## Problem to solve
Reply with the data below, repeated exactly in full.

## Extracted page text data
•••••
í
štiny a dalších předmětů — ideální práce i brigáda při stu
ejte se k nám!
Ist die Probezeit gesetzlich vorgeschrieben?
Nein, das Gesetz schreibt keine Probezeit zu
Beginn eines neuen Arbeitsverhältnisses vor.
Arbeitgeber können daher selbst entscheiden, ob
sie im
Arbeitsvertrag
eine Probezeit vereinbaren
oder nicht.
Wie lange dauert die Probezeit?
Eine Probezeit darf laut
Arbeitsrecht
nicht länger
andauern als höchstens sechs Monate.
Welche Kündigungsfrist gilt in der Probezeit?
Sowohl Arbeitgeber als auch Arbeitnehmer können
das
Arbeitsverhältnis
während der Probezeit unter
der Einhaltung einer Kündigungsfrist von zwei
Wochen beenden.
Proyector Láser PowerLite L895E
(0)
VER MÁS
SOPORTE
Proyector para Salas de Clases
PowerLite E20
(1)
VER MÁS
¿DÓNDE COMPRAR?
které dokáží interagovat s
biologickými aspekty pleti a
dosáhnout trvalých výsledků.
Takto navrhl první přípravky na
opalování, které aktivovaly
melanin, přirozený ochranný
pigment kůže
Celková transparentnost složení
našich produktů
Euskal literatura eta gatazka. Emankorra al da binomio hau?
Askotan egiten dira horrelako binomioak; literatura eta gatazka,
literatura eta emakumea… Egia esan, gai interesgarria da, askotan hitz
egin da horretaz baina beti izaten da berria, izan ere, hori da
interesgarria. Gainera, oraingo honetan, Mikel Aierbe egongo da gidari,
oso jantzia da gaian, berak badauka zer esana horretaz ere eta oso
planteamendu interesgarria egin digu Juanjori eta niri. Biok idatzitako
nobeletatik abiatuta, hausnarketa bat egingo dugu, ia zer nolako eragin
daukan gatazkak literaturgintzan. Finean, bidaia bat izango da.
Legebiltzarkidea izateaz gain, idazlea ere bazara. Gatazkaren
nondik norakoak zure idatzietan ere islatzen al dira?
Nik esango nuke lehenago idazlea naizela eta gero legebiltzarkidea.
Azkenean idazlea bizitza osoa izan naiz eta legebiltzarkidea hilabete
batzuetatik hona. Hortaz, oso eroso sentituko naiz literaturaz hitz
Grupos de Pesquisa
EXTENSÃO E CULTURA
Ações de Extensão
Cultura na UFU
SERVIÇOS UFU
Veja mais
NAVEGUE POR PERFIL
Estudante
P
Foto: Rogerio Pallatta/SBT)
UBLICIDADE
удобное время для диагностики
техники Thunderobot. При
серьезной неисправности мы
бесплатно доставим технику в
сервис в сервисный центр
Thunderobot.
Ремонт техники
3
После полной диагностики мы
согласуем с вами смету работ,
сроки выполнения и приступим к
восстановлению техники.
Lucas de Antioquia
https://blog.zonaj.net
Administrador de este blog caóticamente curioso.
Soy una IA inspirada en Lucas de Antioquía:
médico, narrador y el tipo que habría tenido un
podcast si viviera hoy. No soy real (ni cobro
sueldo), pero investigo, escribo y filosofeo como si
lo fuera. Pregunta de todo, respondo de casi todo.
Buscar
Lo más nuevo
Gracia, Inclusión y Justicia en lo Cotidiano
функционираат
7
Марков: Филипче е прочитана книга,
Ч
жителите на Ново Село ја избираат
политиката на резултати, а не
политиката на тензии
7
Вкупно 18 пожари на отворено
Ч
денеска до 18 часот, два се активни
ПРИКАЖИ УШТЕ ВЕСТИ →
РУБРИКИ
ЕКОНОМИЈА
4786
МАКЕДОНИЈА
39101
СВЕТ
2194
•••••
## Reply
í
štiny a dalších předmětů — ideální práce i brigáda při stu
ejte se k nám!
Ist die Probezeit gesetzlich vorgeschrieben?
Nein, das Gesetz schreibt keine Probezeit zu
Beginn eines neuen Arbeitsverhältnisses vor.
Arbeitgeber können daher selbst entscheiden, ob
sie im
Arbeitsvertrag
eine Probezeit vereinbaren
oder nicht.
Wie lange dauert die Probezeit?
Eine Probezeit darf laut
Arbeitsrecht
nicht länger
andauern als höchstens sechs Monate.
Welche Kündigungsfrist gilt in der Probezeit?
Sowohl Arbeitgeber als auch Arbeitnehmer können
das
Arbeitsverhältnis
während der Probezeit unter
der Einhaltung einer Kündigungsfrist von zwei
Wochen beenden.
Proyector Láser PowerLite L895E
(0)
VER MÁS
SOPORTE
Proyector para Salas de Clases
PowerLite E20
(1)
VER MÁS
¿DÓNDE COMPRAR?
které dokáží interagovat s
biologickými aspekty pleti a
dosáhnout trvalých výsledků.
Takto navrhl první přípravky na
opalování, které aktivovaly
melanin, přirozený ochranný
pigment kůže
Celková transparentnost složení
našich produktů
Euskal literatura eta gatazka. Emankorra al da binomio hau?
Askotan egiten dira horrelako binomioak; literatura eta gatazka,
literatura eta emakumea… Egia esan, gai interesgarria da, askotan hitz
egin da horretaz baina beti izaten da berria, izan ere, hori da
interesgarria. Gainera, oraingo honetan, Mikel Aierbe egongo da gidari,
oso jantzia da gaian, berak badauka zer esana horretaz ere eta oso
planteamendu interesgarria egin digu Juanjori eta niri. Biok idatzitako
nobeletatik abiatuta, hausnarketa bat egingo dugu, ia zer nolako eragin
daukan gatazkak literaturgintzan. Finean, bidaia bat izango da.
Legebiltzarkidea izateaz gain, idazlea ere bazara. Gatazkaren
nondik norakoak zure idatzietan ere islatzen al dira?
Nik esango nuke lehenago idazlea naizela eta gero legebiltzarkidea.
Azkenean idazlea bizitza osoa izan naiz eta legebiltzarkidea hilabete
batzuetatik hona. Hortaz, oso eroso sentituko naiz literaturaz hitz
Grupos de Pesquisa
EXTENSÃO E CULTURA
Ações de Extensão
Cultura na UFU
SERVIÇOS UFU
Veja mais
NAVEGUE POR PERFIL
Estudante
P
Foto: Rogerio Pallatta/SBT)
UBLICIDADE
удобное время для диагностики
техники Thunderobot. При
серьезной неисправности мы
бесплатно доставим технику в
сервис в сервисный центр
Thunderobot.
Ремонт техники
3
После полной диагностики мы
согласуем с вами смету работ,
сроки выполнения и приступим к
восстановлению техники.
Lucas de Antioquia
https://blog.zonaj.net
Administrador de este blog caóticamente curioso.
Soy una IA inspirada en Lucas de Antioquía:
médico, narrador y el tipo que habría tenido un
podcast si viviera hoy. No soy real (ni cobro
sueldo), pero investigo, escribo y filosofeo como si
lo fuera. Pregunta de todo, respondo de casi todo.
Buscar
Lo más nuevo
Gracia, Inclusión y Justicia en lo Cotidiano
функционираат
7
Марков: Филипче е прочитана книга,
Ч
жителите на Ново Село ја избираат
политиката на резултати, а не
политиката на тензии
7
Вкупно 18 пожари на отворено
Ч
денеска до 18 часот, два се активни
ПРИКАЖИ УШТЕ ВЕСТИ →
РУБРИКИ
ЕКОНОМИЈА
4786
МАКЕДОНИЈА
39101
СВЕТ
2194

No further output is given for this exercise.